Written by Steven Vaughan-Nichols, Senior Contributing Editor

I love containers. You love containers. We all love containers. But is our love for them blinding to us the fact that we often don't really know what's running within them?  Snyk, an open-source security company, reports in its State of Open Source Security report 2019 that the "top ten most popular Docker images each contain at least 30 vulnerabilities."

Snyk isn't talking about security problems with container technology itself. Those problems, like the recently discovered security hole in runc, the container runtime for Docker and Kubernetes, do exist and they're as serious as a heart attack. But far more common are insecure applications within containers.

Using Snyk's container security scanning command-line tool, the company found in every scanned Docker image vulnerable versions of system libraries and other security problems. For example, the official Node.js image, the popular JavaScript-based platform for server-side and networking applications, ships with 580 vulnerable system libraries. While Node.js was by far the worst, even the best of these popular applications had at least 30 publicly-known vulnerabilities.
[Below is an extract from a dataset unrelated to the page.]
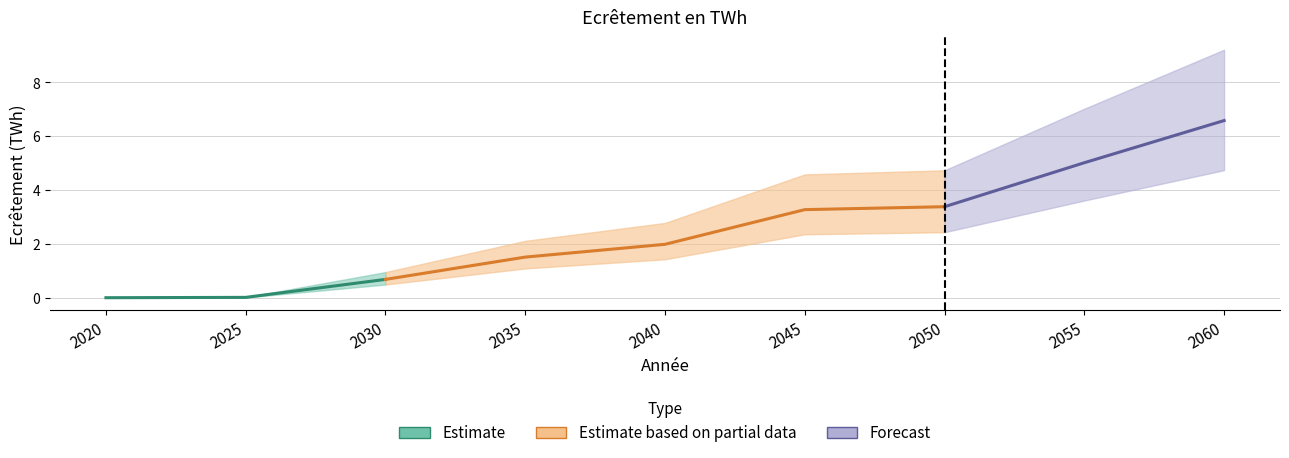

Reading right to left, extract all data points from this chart.

6.6	5.0	3.4	3.3	2.0	1.5	0.7	0.0	0.0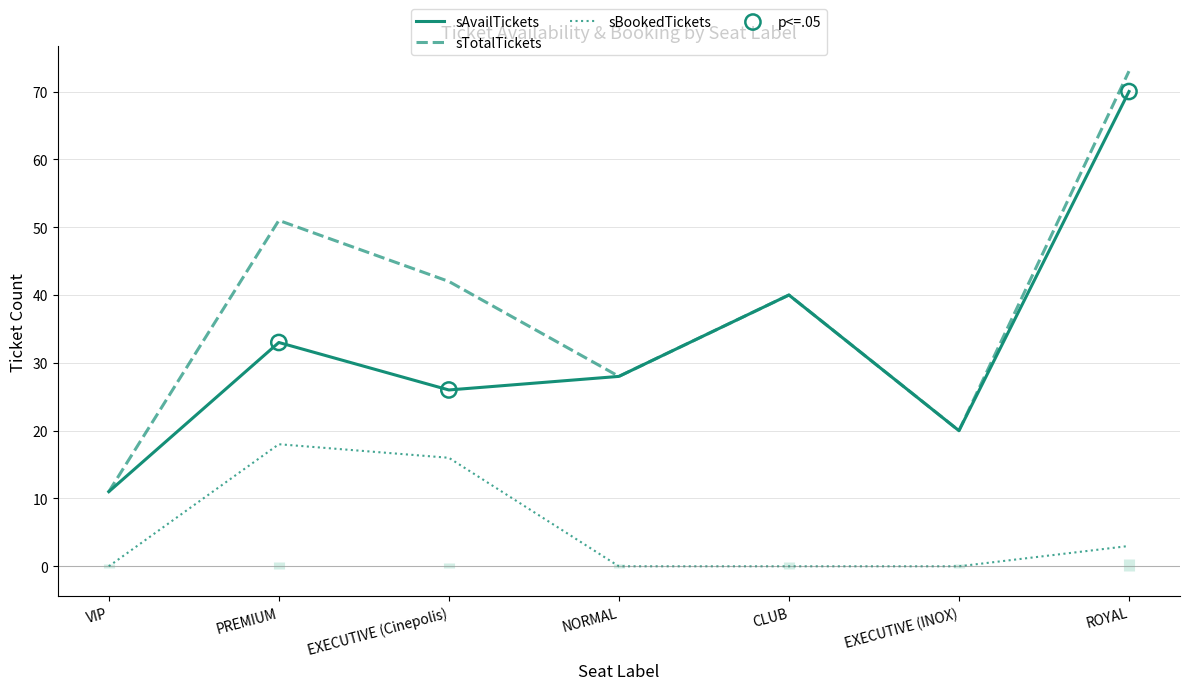

What is the total value across all series at CLUB?

80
Why was this Node.js image so bad? Simple: 

The current Long Term Support (LTS) version of the Node.js runtime is version 10. The image tagged with 10 (i.e.: node:10) is essentially an alias to node:10.14.2- jessie (at the time that we tested it) where jessie specifies an obsolete version of Debian that is no longer actively maintained. If you had chosen that image as a base image in your Dockerfile, you'd be exposing yourself to 582 vulnerable system libraries bundled with the image.

Ouch!

Snyk users, checking a wide variety of Docker images, found 44 percent of them contained  known vulnerabilities

This doesn't surprise me in the least. Far too many system administrators and developers presume that everything is kosher with the first containerized application they find. In their rush to deliver an application or service as fast as possible they grab the first containerized program that comes to hand.

Big mistake.

There's no security magic with containerized applications. If you install any container with an older version of an application, it's pretty much a lead-pipe guarantee it will contain security bugs.

It's not just Docker's official library of containerized application. Synk found 44 percent of all Docker image scans had known vulnerabilities.

While Snyk will be more than happy to help you scan your own Docker images and remediate security holes, the fundamental fix is embarrassingly easy: Make and update your own images.

Or, as Snyk puts it, the "fix can be easy if you're aware. 20 percent of images can fix vulnerabilities simply by rebuilding a docker image, 44 percent by swapping the base image."

Snyk isn't digging up zero day security bugs. It's just scanning for known Linux library vulnerabilities.

Snyk provides a really helpful tool. I recommend it. But if you use developer 101 security thinking with your containerized applications -- patch your programs to fix known security bugs -- you'll do just fine.

If you don't? Well, crooks will thank you, but your company executives certainly won't.